I fully expect my opinions to be crapped on by the KI diehards and dudes calling me an 09’er or 16’er or casual or whatever. I’ll give a little context; I rented KI when it came to the SNES and used Spinal. I did play it in the arcade once. As a little kid I sucked at fighters of course. I got back into fighters around 2004 and mainly stuck with Street Fighter. I skipped the 4 series for a lot of reasons and have been playing a lot of V. When I heard of the KI reboot I got hype but was always hoping that it would come to PC. After all these years later it finally comes to PC, I upgraded to 10 specifically to play KI, and… I’m a little underwhelmed.
Presentation-wise it’s fantastic. Tutorial is amazing. All the little touches are fantastic. Netcode is very good but I have had it happen on occasion where it drops an input at a critical moment. But the problem I have is with the gameplay.
I feel like the game rewards YOLO play style too much and Combo Breaking is too much of a Rock Paper Scissors style of gameplay.
The Combo Breaking system is sometimes compared to Street Fighter 3 3rd Strike’s Parry system and I would say there’s only a surface similarity between the two. In that, someone who’s good at it can dramatically change the flow of the match. But in 3rd Strike, the Parry is easy to understand. You hit forward or down to Parry a standing or low attack. You can also Red Parry if you’re blocking and you have the timing to interrupt a blockstring. It becomes intuitive because everyone knows what an attack looks like in a fighting game.
Now compare that to Combo Breakers where you can only break auto-doubles or manuals with a Breaker of the same strength. This is when it gets complex because every single character -aside from season 1 characters- auto’s look entirely different. Some characters like Aganos have slower looking auto’s that are in fact Light or even Medium auto’s. And there’s a Punch and Kick version of every Auto.
I’ve tried carefully looking at the Auto, I’ve tried listening for the specific hit sounds, and I’ve tried looking at the way my character is being hit. And I cannot tell the difference between the various Auto’s aside from Lights that pretty much all look alike. The only solution to this, I feel, is to train with every single character and memorize what every single Auto looks like. That isn’t exactly friendly to newcomers, just saying.

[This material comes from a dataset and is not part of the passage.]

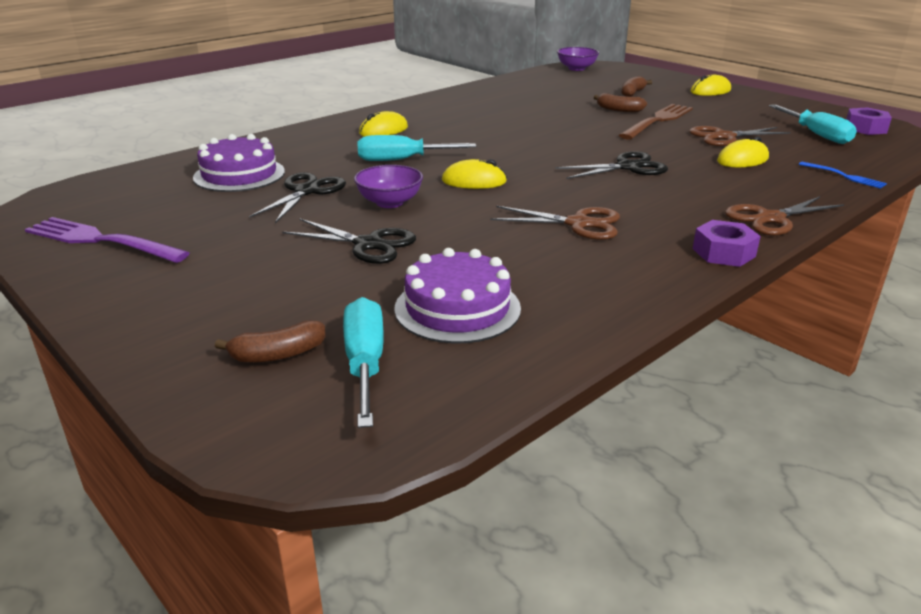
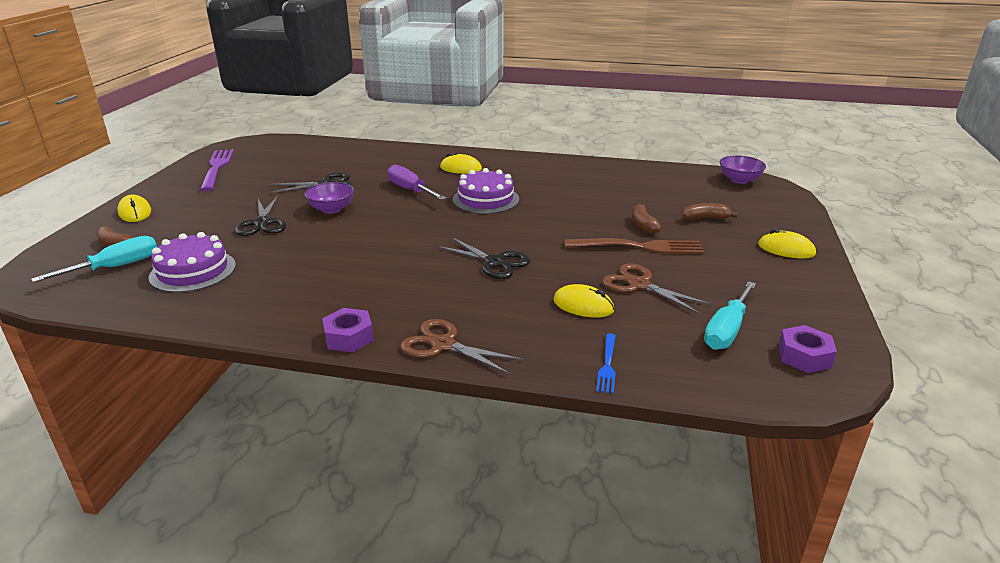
camera: 55 degrees right, 0 degrees up
(239, 174) = (334, 162): purple cake -> purple cake (485, 199)
(402, 160) = (410, 190): turquoise screwdriver -> purple screwdriver
(474, 181) = (396, 220): yellow mouse -> yellow mouse (135, 212)
(578, 224) = (354, 272): brown scissors -> none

This leads to the 2nd problem I have with the game, that the YOLO play style is heavily rewarded in a game like this. I’ve rarely fought anyone who blocks on wakeup. Almost every single person wakes up with a special or a wakeup Jab. I’ve fought dudes who have refused to block, who have refused to tech throws, who refuse to stop jumping in and etcetera. But yet these dudes know their auto doubles and enders and all that. I’ve fought dudes who literally just look for that one move that lets them in and get their combos going. Moves that can be difficult to read or block on reaction. Now, that’s just how fighting games are designed, I’m not complaining about this. But, a lot of these moves are safe unless you have meter to punish, plus it’s a little ridiculous that a guy can just throw out Jago’s Tatsuo from almost fullscreen, catches me, and gets to do his combo. That could be it for me just from one guess and what if my characters sucks at punishing that move?

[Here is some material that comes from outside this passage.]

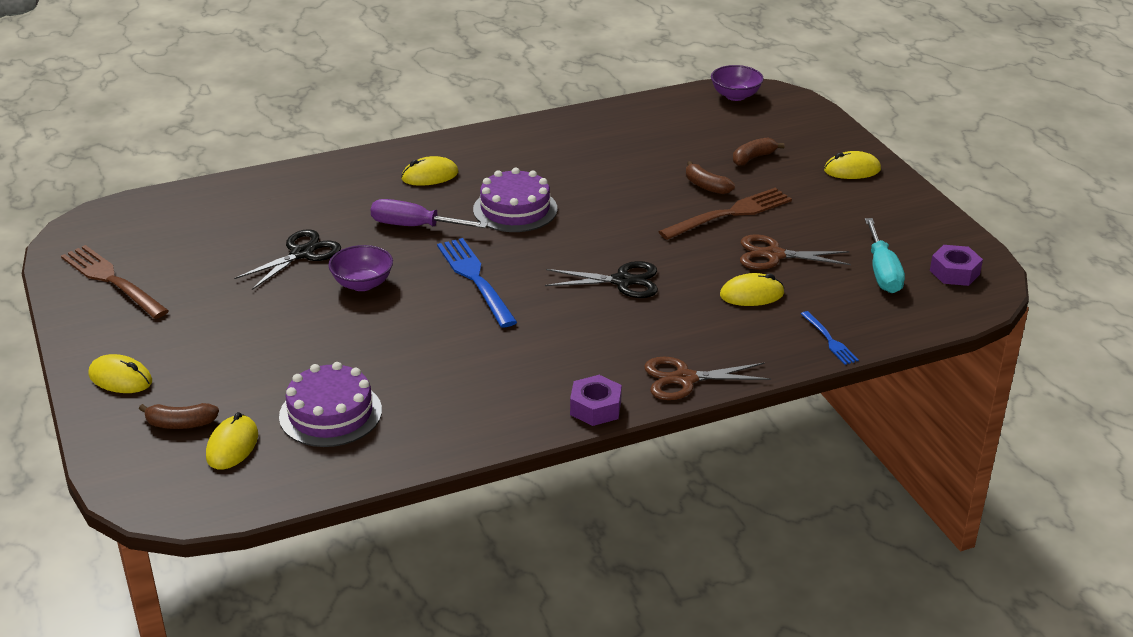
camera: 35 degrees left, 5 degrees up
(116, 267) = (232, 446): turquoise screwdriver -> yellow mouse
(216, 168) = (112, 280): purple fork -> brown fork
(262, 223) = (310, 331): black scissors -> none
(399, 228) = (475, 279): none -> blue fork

That all said, here’s my suggestions:
Auto doubles and Manuals should emit a specific aura. Like say, if you do a Light Double, you emit a blue aura. Medium double is Yellow. Hard double is green.

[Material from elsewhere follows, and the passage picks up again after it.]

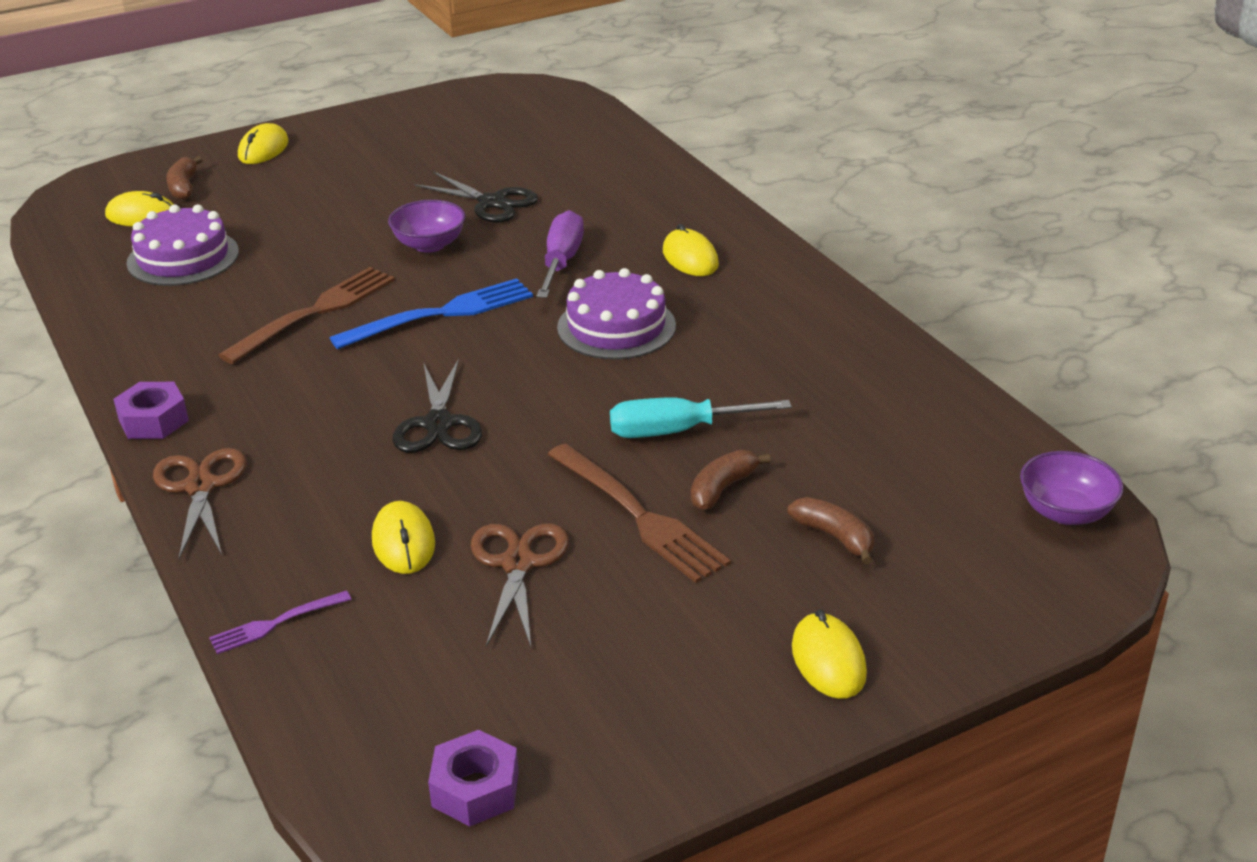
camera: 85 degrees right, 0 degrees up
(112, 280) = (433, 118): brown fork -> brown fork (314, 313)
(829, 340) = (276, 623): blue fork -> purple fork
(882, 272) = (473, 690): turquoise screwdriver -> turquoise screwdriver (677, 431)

This would make it unquestionably easier for anyone to know when to combo break and the player on the attack could still mix it up to an extent. This would encourage players to learn manuals and try to mix it up more.
Make any move that lets a character in do only Light auto kind of damage. Again, this forces people to mix it up and stop being (in the words of Geese Howard) Predictabo!
Also, change how Ultra Combos work at the end of the match. It definitely does not encourage a newbie to continue playing when a guy wins, does his long ultra combo where he’s allowed to cancel repeatedly, and then he has plenty of time to teabag you. Iaintevenmad. I’m used to disrespect in fighting games. But does the combo really need to be that long? Why not make it like the Marvel series where you win, and you can do a dead body combo, but you only have so much time and the match will end regardless of how far you’re into your dead body combo.
I expect dudes to yell at me and tell me I’m wrong but this is my opinion regarding KI.